Mr Wood remains about the same. He has not spoken or moved or indicated anything much at all, but that is how he often is. If anything he is slightly better, which is good news for his son, possibly less so for Mr Wood - although perhaps not, who can tell? Several of the staff - doctors, nurses - have expressed their disgust at this situation, a man with severe dementia and chronic pain being kept alive by a son he hasn't seen for eighteen years - and the senior doctors have rung him every day to explain the situation to him. I don't know what's going to happen here. We all wait on the son, who should be here "soon, the weekend at the latest".
Interestingly enough, by the way, doctors are empowered to make certain decisions and carry out certain procedures against the will of the patient (and the patient's relatives) - the frightened three year old who needs emergency surgery against the will of the parents, for example. Those patients can be forcibly made a ward of the state. But I don't know - and I could be just ignorant - if such a provision would ever exist in the case of an elderly man who no longer recognises his children. And there's a long way to travel from that case to this.
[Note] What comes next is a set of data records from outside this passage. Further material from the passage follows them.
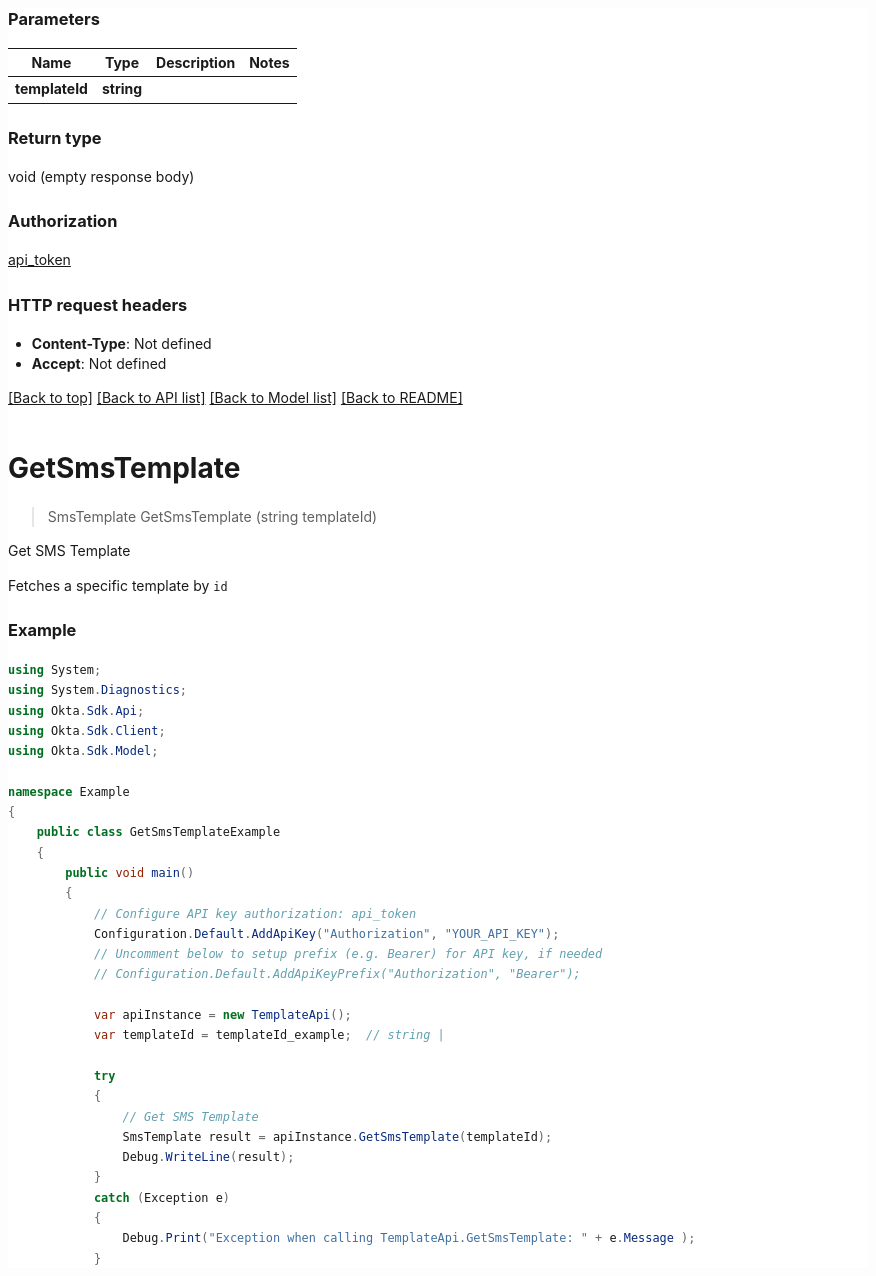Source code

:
 ```csharp
```

### Parameters

Name | Type | Description  | Notes
------------- | ------------- | ------------- | -------------
 **templateId** | **string**|  | 

### Return type

void (empty response body)

### Authorization

[api_token](../README.md#api_token)

### HTTP request headers

 - **Content-Type**: Not defined
 - **Accept**: Not defined

[[Back to top]](#) [[Back to API list]](../README.md#documentation-for-api-endpoints) [[Back to Model list]](../README.md#documentation-for-models) [[Back to README]](../README.md)
<a name="getsmstemplate"></a>
# **GetSmsTemplate**
> SmsTemplate GetSmsTemplate (string templateId)

Get SMS Template

Fetches a specific template by `id`

### Example
```csharp
using System;
using System.Diagnostics;
using Okta.Sdk.Api;
using Okta.Sdk.Client;
using Okta.Sdk.Model;

namespace Example
{
    public class GetSmsTemplateExample
    {
        public void main()
        {
            // Configure API key authorization: api_token
            Configuration.Default.AddApiKey("Authorization", "YOUR_API_KEY");
            // Uncomment below to setup prefix (e.g. Bearer) for API key, if needed
            // Configuration.Default.AddApiKeyPrefix("Authorization", "Bearer");

            var apiInstance = new TemplateApi();
            var templateId = templateId_example;  // string | 

            try
            {
                // Get SMS Template
                SmsTemplate result = apiInstance.GetSmsTemplate(templateId);
                Debug.WriteLine(result);
            }
            catch (Exception e)
            {
                Debug.Print("Exception when calling TemplateApi.GetSmsTemplate: " + e.Message );
            }
```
Erica Stone looks relatively good, and her numbers (blood pressure, heart-rate, oxygenation) look good, but that is because she herself is doing relatively little of the actual work of living. Still, tomorrow or the next day we will withdraw the sedation and see how she goes when she wakes up. Her drug doses - the morphine, the midazolam - are remarkable, and from what I have been able to find out the doses of stuff that would kill most of us are what she takes recreationally.
Anyhow. Two have been saved, three at least still to go. More on this later.